Professor Dr. Peter Kremsner ist Direktor des Instituts für Tropenmedizin und Vorstandsvorsitzender des infektionsmedizinischen Zentrums CIDiC am Universitätsklinikum Tübingen. Im Interview ordnet er das neue Coronavirus SARS-CoV-2 ein, erklärt und bewertet Ansätze zur Bekämpfung des Virus und spricht darüber, welche Exit-Strategien sinnvoll sind.

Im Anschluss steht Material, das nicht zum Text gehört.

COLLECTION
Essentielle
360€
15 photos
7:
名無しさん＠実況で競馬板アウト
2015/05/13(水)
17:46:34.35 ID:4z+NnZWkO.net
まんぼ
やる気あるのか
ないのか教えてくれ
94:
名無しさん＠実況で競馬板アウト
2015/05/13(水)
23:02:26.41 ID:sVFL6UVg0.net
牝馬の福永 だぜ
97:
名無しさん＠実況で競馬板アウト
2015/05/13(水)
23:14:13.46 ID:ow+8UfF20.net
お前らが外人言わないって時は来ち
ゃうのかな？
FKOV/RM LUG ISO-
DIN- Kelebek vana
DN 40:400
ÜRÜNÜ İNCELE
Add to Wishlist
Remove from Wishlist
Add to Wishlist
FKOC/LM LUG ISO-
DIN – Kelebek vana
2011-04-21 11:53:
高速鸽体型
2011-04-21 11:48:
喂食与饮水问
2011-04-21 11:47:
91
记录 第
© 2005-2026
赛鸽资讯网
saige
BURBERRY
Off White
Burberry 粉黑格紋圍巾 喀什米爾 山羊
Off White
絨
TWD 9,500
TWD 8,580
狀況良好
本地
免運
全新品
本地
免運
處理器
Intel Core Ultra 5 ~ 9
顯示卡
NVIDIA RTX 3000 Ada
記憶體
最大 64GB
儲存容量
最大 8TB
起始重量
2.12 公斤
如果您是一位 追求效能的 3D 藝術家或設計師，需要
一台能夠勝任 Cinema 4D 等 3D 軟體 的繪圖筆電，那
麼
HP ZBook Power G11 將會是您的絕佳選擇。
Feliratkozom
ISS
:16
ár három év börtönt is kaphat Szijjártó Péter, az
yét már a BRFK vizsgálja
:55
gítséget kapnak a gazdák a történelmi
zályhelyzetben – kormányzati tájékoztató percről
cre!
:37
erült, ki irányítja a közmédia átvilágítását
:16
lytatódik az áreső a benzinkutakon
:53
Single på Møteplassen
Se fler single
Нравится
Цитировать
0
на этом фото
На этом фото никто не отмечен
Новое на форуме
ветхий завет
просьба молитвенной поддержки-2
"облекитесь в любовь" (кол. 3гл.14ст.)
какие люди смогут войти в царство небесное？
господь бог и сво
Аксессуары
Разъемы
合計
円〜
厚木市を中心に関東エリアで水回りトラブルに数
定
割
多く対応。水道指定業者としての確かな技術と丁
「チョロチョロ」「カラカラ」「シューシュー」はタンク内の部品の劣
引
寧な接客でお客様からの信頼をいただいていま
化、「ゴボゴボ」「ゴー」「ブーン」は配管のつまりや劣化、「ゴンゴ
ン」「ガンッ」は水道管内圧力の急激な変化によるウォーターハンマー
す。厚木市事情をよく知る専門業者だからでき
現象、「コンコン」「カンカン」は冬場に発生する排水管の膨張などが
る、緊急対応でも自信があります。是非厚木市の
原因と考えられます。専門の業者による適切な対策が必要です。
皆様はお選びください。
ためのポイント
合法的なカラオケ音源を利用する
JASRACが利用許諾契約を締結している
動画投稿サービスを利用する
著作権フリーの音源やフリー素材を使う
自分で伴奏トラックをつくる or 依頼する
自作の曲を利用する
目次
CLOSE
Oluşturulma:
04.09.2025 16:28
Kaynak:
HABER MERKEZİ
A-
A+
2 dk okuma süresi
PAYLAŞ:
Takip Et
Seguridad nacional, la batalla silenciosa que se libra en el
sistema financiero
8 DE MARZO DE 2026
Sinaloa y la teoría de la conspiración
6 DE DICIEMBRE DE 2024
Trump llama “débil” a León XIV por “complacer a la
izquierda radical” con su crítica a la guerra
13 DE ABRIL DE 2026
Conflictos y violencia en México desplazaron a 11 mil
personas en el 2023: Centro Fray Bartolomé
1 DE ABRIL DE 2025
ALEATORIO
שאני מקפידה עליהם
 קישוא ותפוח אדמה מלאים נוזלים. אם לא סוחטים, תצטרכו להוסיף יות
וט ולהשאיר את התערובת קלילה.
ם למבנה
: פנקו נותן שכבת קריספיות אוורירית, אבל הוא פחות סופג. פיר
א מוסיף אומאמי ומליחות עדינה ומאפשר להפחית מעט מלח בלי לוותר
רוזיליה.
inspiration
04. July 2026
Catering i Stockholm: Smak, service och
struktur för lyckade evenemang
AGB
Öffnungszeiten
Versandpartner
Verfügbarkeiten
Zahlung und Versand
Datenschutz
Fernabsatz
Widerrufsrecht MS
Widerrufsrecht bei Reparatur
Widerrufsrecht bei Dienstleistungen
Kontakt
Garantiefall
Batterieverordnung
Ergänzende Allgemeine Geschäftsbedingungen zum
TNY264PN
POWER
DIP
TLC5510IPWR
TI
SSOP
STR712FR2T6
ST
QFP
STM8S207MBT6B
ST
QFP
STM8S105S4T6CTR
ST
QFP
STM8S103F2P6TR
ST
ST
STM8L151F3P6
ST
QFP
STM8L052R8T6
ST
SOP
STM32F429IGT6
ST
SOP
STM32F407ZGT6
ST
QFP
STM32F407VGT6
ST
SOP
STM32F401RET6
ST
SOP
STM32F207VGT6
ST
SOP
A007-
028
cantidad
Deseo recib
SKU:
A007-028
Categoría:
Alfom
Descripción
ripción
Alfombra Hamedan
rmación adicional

Was ist das Besondere an COVID-19?
COVID-19 ist eine neue Infektionskrankheit, die im Dezember erstmals in China aufgetreten ist. Seitdem hält sie die Welt in Bann, wie sonst keine Infektionskrankheit seit der großen Grippepandemie vor hundert Jahren. Es gibt eine ganze Serie von anderen Coronaviren, die vor allem Tiere befallen. Aber auch sechs weitere, die beim Menschen auftreten und uns krank machen können. Davon sind vier sogenannte ‚Erkältungsviren’, die auf der ganzen Welt auftreten, bei uns saisonal und seit langem bekannt sind. Sie haben aber eine sehr, sehr geringe Todesrate und verbreiten sich nicht so schnell, wie es bei COVID-19 der Fall ist. Zudem gibt es noch das Mers-Coronavirus, das ist eine besondere Form. Das sind Viren, die sich in Kamelen halten und zufällig auf den Menschen kommen, adaptieren und Krankheiten auslösen können. Sie sind auf den arabischen Raum beschränkt und es gibt nur 2500 Fälle. Und das SARS-CoV-1, das vor etwa 17 Jahren ausbrach, damals gab es etwa 8000 Fälle mit knapp 800 Todesfälle und das war es dann auch. Kaum war es da, verschwand es auch schon wieder.
Sie sind an mehreren Projekten beteiligt, die unterschiedliche Ansätze verfolgen. Welcher Ansatz ist ihrer Meinung nach der aussichtsreichste?
Es gibt zwei Ansätze, die wir verfolgen mit Hilfe von klinischen interventionellen Studien. Wir sind ja Tropenmediziner und Infektiologen und COVID-19 ist eine Erkrankung, die aus den Subtropen kommt. Malariamittel und Wurmmittel wirken im Reagenzglas gegen das Virus. Der eine Ansatz ist also, dass wir versuchen schon bekannte Mittel, wie das Malariamittel Hydroxychloroquin oder neue Mittel, auch antivirale Mittel, einzusetzen, um COVID-19 zu behandeln. Bei dem anderen Ansatz versuchen wir einen Impfstoff herzustellen. Wir sind aktuell bei zwei Impfstoff-Studien mit dabei. Bei beiden Studien werden wir die Phase 1 der klinischen Prüfung in Tübingen durchführen. Die erste Studie wird im Juni beginnen mit der Firma CureVac, dabei geht es um einen mRNA-basierten Impfstoff. Die zweite Prüfung führen wir mit einer Gruppe Wissenschaftlerinnen und Wissenschaftler aus Kopenhagen voraussichtlich im September durch. Hier handelt es sich um einen Impfstoff, bei dem das Antigen in virusähnlichen Partikeln verpackt ist. Beide Ansätze sind aussichtsreich und stellen eine große Chance dar, dass wir die Infektionskrankheit dadurch eindämmen können.
Mit den Behandlungen kann man nur versuchen schon ausgebrochene COVID-19 Fälle so zu therapieren, dass die Krankheit nicht weiterschreitet und zu einem schweren Verlauf führt. Mit den Impfstoffen kann man hingegen eine Prävention im großen Stil betreiben. Wenn es ausreichend Impfstoff gibt, können wir COVID-19 ein Ende setzen oder so eindämmen wie die Masern.
Was ist Ihrer Meinung nach die richtige Strategie im Kampf gegen COVID-19?
Es gibt vielfältige Maßnahmen, die sehr sinnvoll sind. Die Einschränkungen von Sozialkontakten und das Abstandhalten ist das Wesentliche, was wir im Moment präventiv machen können. Langfristig wird sich das mit unserer Art zu leben und mit unserer Wirtschaft nicht halten lassen. Daher brauchen wir so schnell es geht einen sicheren und wirksamen Impfstoff, der hoffentlich im Winter bereitsteht. Vielleicht gibt es dann sogar zwei oder drei Impfstoffe, die flächendeckend eingesetzt werden können, um SARS-CoV-2 zu besiegen.